OAKLAND, Calif. - In her first statement since KTVU revealed that more than 40 deputies were hired despite receiving "not suitable" marks on their psychological exams, Alameda County's newly elected sheriff said she promises to reexamine the "flawed" background and hiring process and that they deserve an apology.
Yesenia Sanchez declined multiple attempts over the weekend to respond to the situation.
But in an email sent from her campaign account on Friday, Sanchez wrote: "When I take office, I will be focused on what has recently been brought to light. It is clear the process is flawed."
She also demanded that the Alameda County Sheriff's Office owes them an apology. She ousted longtime Sheriff Gregory Ahern in the June election.
"It is a shame the 47 deputies directly affected by this discovery have been cast in a negative light," Sanchez wrote. "These deputies believed they passed all the necessary steps to gain employment as peace officers. It is difficult for me to see them now suffer the consequences of this process. The Alameda County Sheriff’s Office owes them an apology. The Alameda County Sheriff’s Office owes the public an apology."
She said that when she takes helm in January, she will make sure that the sheriff's office follows all state regulations and laws governing its hiring processes.
"It is my hope we can earn back the trust of our Agency members, our community and those who seek employment in this noble profession," she wrote.
In response, Lt. Ray Kelly, a department spokesman, wholeheartedly agreed with Sanchez, blaming the problem on the sheriff's administration. He said that what happened to the deputies was "horrible."
On Monday, KTVU first reported that 47 Alameda County Sheriff's deputies were told Sept. 23 that they were relieved of their law enforcement duties because they received unsatisfactory results on their psychological examinations dating back to 2016.
That means the deputies – roughly 5% of the 1,000-member sworn force – who received "D. Not Suited" will be stripped of their arresting powers and firearms, but they will retain their pay and benefits.

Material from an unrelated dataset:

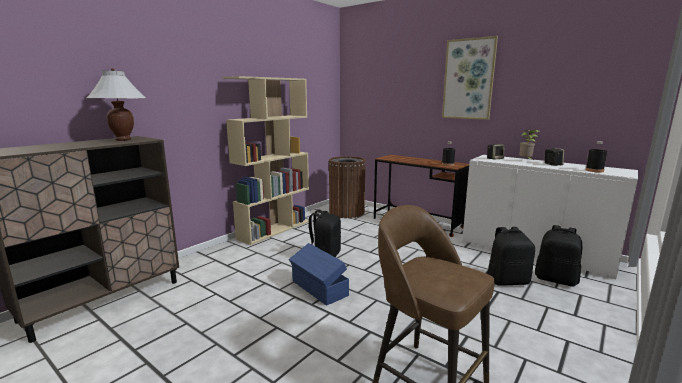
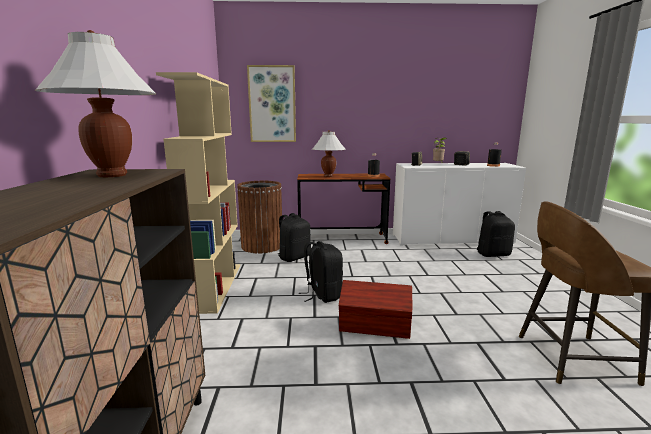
camera: 40 degrees left, 0 degrees up
(319, 289) = (375, 327): blue storage box -> brown storage box
(406, 159) = (328, 176): none -> white table lamp
(468, 79) = (377, 93): picture -> picture (272, 104)
(507, 281) = (474, 264): black backpack -> black backpack (294, 257)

That number has since dropped to 44, as three of those deputies had passed a re-test, which had been overlooked the first time around, Kelly said.
Roughly 30 of those deputies work in Santa Rita Jail, where Sanchez has been a commander. The jail has seen 59 in-custody deaths since 2014.
According to the Commission on Peace Officer Standards and Training, or POST, it is a violation of state law to hire a peace officer if they get an unsuitable mark on their psych exam.
Ahern promised the deputies to aid them with getting a second test in the next couple of months. It's unclear how many will pass the second time around.
Sanchez's statement did not discuss the re-testing issue.
According to POST rules, candidates are given a multiple choice exam to "protect public safety" and ensure that law enforcement hires are "free from any mental condition, including bias against race or ethnicity, gender, nationality, religion, disability or sexual orientation that might adversely affect" their exercise of power. The test also tries to ensure that the candidate is "capable of withstanding the psychological demands of the position."
The test assesses behaviors such as integrity, maturity and control, dependability, attention to detail, leadership, flexibility, teamwork and initiative, to name a few attributes. The test also seeks to uncover "counterproductive work behaviors," such as substance abuse, anxiety, depression and anger issues.
The sheriff's office acknowledged that the audit of the psych exams was a direct result of the double homicide that former Deputy Devin Williams Jr., 24, is accused of committing on Sept. 7 when he killed a husband and wife, with whom he was having an affair, in their Dublin home.
Four sources told KTVU that he had failed his psych exam.